SHORT PROBLEM
Rewrite the records below with "builds" changed to "generates" and everything else left as it is. Leave the pictures out of your answer.

Stored items
= = = = =

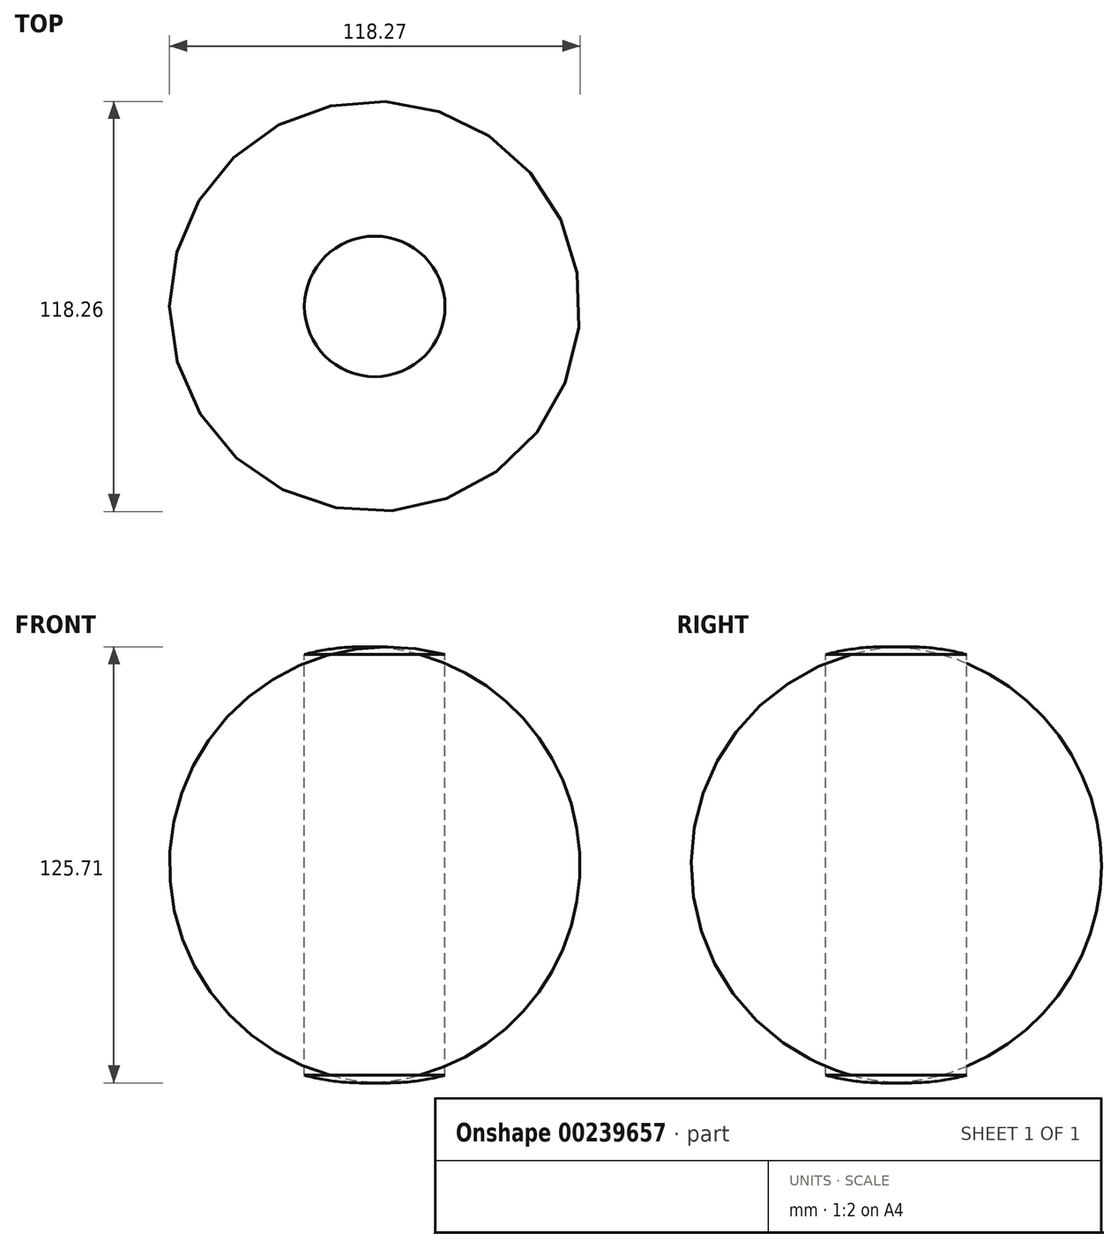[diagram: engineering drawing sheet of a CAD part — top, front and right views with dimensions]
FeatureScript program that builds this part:
annotation { "Feature Type Name" : "Feature", "Feature Type Description" : "" }
export const myFeature = defineFeature(function(context is Context, id is Id, definition is map)
    precondition{}
    {
        {
            var Q0;
            Q0=qCreatedBy(makeId("Front.planeOp"),FACE);
            var sketch = newSketch(context, id + "F0", { "sketchPlane" : qUnion([Q0])});
            skLineSegment(sketch, "E0", {"start": v(-40.68, 65.4) * mm, "end": v(-40.68, -54.08) * mm});
            skLineSegment(sketch, "E1", {"start": v(-20.41, 66) * mm, "end": v(-20.41, -55.28) * mm});
            skArc(sketch, "E2", {"start": v(-20.41, -55.28) * mm, "mid": v(25.9, 5.36) * mm, "end": v(-20.41, 66) * mm});
            skSolve(sketch);
        }
        {
            var Q0;
            Q0=makeQuery(id+"F0.imprint","IMPRINT",FACE,{"disambiguationData":[TD([[makeQuery(id+"F0.imprint","IMPRINT",EDGE,{"derivedFrom":sQuery(id+"F0.wireOp",EDGE,"E1")}),1.0]])]});
            var Q1;
            Q1=sQuery(id+"F0.wireOp",EDGE,"E0");
            revolve(context, id + "F1", {"entities" : qUnion([Q0]), "axis" : qUnion([Q1]), "revolveType" : RevolveType.FULL});
        }
    });
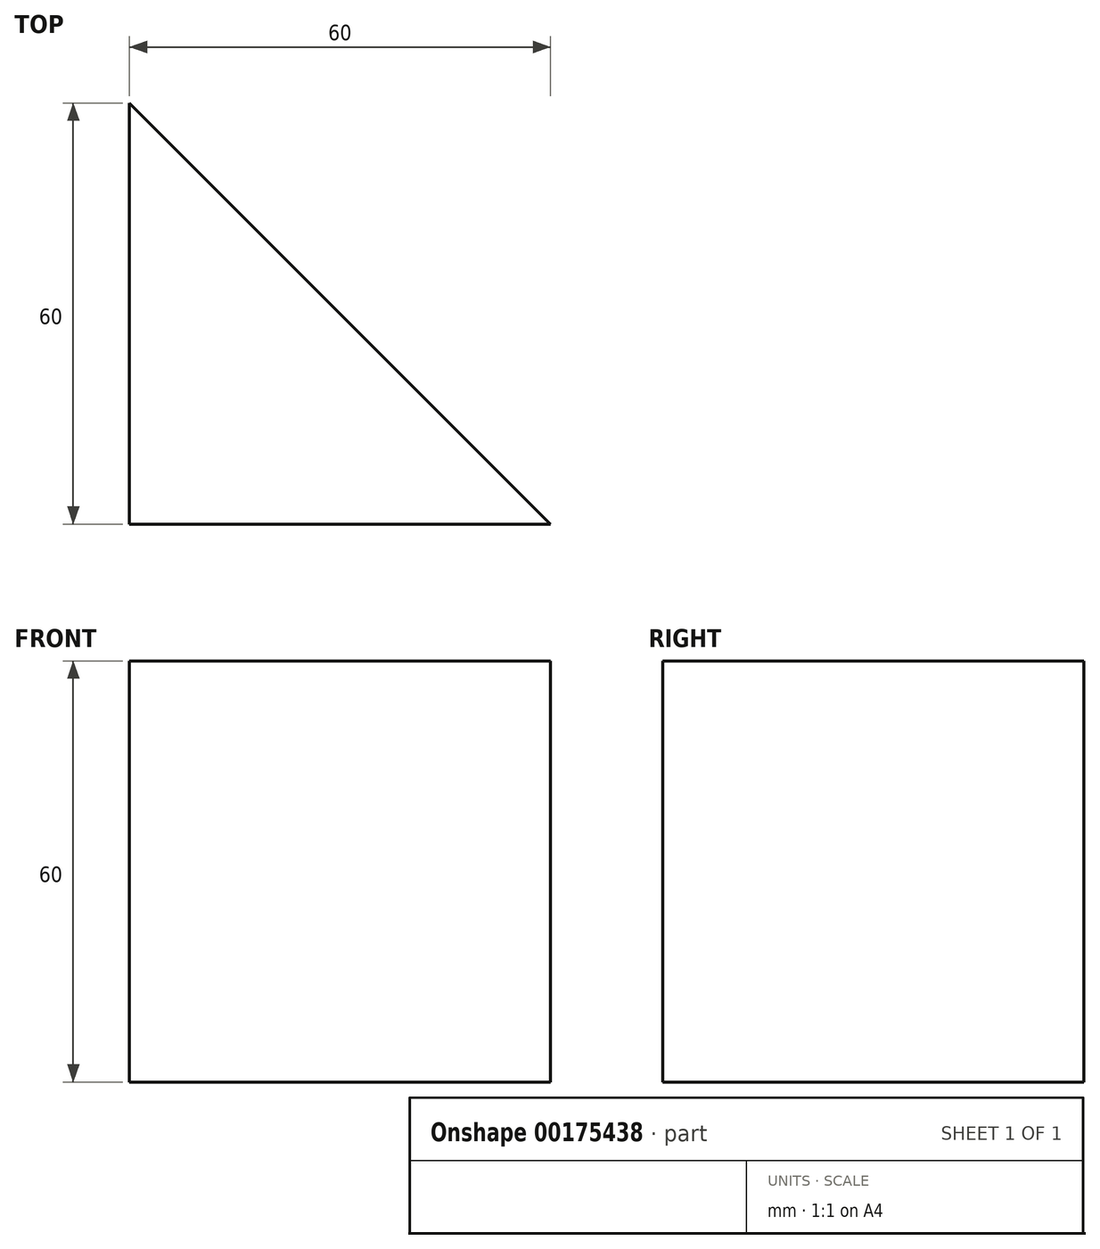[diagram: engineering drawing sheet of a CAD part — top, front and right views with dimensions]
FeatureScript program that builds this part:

= = = = =

TASK SOLUTION
[diagram: engineering drawing sheet of a CAD part — top, front and right views with dimensions]
FeatureScript program that generates this part:
annotation { "Feature Type Name" : "Feature", "Feature Type Description" : "" }
export const myFeature = defineFeature(function(context is Context, id is Id, definition is map)
    precondition{}
    {
        {
            var Q0;
            Q0=qCreatedBy(makeId("Front.planeOp"),FACE);
            var sketch = newSketch(context, id + "F0", { "sketchPlane" : qUnion([Q0])});
            skLineSegment(sketch, "E0", {"start": v(-40.68, 65.4) * mm, "end": v(-40.68, -54.08) * mm});
            skLineSegment(sketch, "E1", {"start": v(-20.41, 66) * mm, "end": v(-20.41, -55.28) * mm});
            skArc(sketch, "E2", {"start": v(-20.41, -55.28) * mm, "mid": v(25.9, 5.36) * mm, "end": v(-20.41, 66) * mm});
            skSolve(sketch);
        }
        {
            var Q0;
            Q0=makeQuery(id+"F0.imprint","IMPRINT",FACE,{"disambiguationData":[TD([[makeQuery(id+"F0.imprint","IMPRINT",EDGE,{"derivedFrom":sQuery(id+"F0.wireOp",EDGE,"E1")}),1.0]])]});
            var Q1;
            Q1=sQuery(id+"F0.wireOp",EDGE,"E0");
            revolve(context, id + "F1", {"entities" : qUnion([Q0]), "axis" : qUnion([Q1]), "revolveType" : RevolveType.FULL});
        }
    });
[diagram: engineering drawing sheet of a CAD part — top, front and right views with dimensions]
FeatureScript program that generates this part:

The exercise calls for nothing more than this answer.